2. Keenness of insight and judgment.
Miley, your behavior is confusing to those that have watched you for years.  Because of this confusion we have to discern what we are witnessing.  It is natural and I am sure you have done the same while watching Lindsay Lohan, Amanda Bynes, Whiney Houston.  Come on girl, you said it yourself-we have watched this play out a over and over.  My three teenage daughter even can see the 'selling out'.  So don't be offended, some of us just want to stop this sick cycle, because obviously, most cannot do it for themselves.

Sunday, May 12, 2013

I am overwhelmed with life.  As Ray says, I feel like I am drinking from a fire hose.  I cannot process it all.  Sometimes in the day I can process it, but that usually means I have forgetten I am going through cancer treatment.   I won't say I have cancer anymore-who knows if I do, but in this day and age, you don't mess with 'what ifs'-you give it all you got.  This is some nasty stuff, which calls for nasty right back.  Chemo is just that.  I hate it.
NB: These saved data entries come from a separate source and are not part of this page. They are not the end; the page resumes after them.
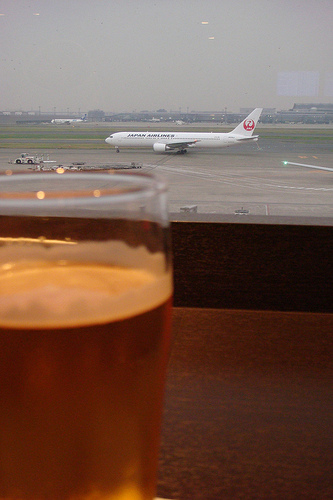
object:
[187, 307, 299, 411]
wood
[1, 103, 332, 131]
scenery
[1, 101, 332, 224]
airport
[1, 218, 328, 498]
table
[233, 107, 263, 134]
wing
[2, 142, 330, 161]
runway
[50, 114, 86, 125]
plane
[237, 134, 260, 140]
wing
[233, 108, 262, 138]
tail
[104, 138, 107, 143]
nose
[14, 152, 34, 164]
car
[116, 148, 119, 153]
wheels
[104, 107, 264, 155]
airplane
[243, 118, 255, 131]
logo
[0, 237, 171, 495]
beer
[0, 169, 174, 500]
glass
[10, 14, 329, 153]
background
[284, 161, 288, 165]
light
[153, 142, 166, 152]
engine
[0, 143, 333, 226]
ground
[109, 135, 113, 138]
cockpit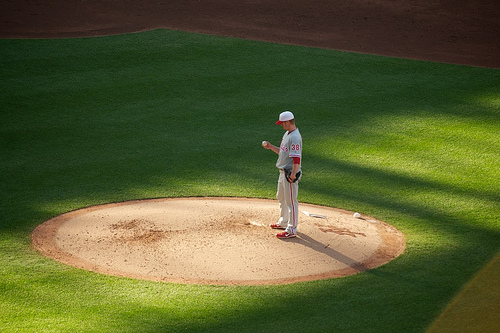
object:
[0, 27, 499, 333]
grass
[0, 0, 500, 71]
dirt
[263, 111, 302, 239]
player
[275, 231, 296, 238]
shoe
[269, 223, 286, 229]
shoe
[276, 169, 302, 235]
pants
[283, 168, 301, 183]
glove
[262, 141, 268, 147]
ball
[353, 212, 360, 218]
tissue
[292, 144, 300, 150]
number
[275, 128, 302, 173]
shirt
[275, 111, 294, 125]
hat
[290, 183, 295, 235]
stripe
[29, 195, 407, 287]
mound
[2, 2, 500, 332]
shadow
So, I am overwhelmed with how to do everything physically, and handle my life emotionally.  Hell, before this crap I was struggling to handle my life.  But!!  If I look around and really see people, everyone has crap in their life-some you see, but most you don't see.  I am an adult and I have gotten to be 45 years old-yipppeeee!!  My mother lived to be 40. I am overwhelmed-yes, but I am 45 and living each day to the freakin' fullest! I am good!

Wednesday, March 27, 2013


Beer goggles.  The term used when all things, people, look better with the help of many, many beers.  Put your beer goggles on and your view becomes skewed and your mouth loses it's filter.  I am coining the term "cancer goggles" today!  Same thing-your view is skewed and you have the urge to be snarky.  In any given situation, I am bi-polar: part of me sees it as I always have, then suddenly I flip/flop and see a whole different viewpoint.  Thankfully, not everyone wears cancer goggles-but I do, and unfortunately, when I wake up in the morning after a late night out, I am still wearing mine.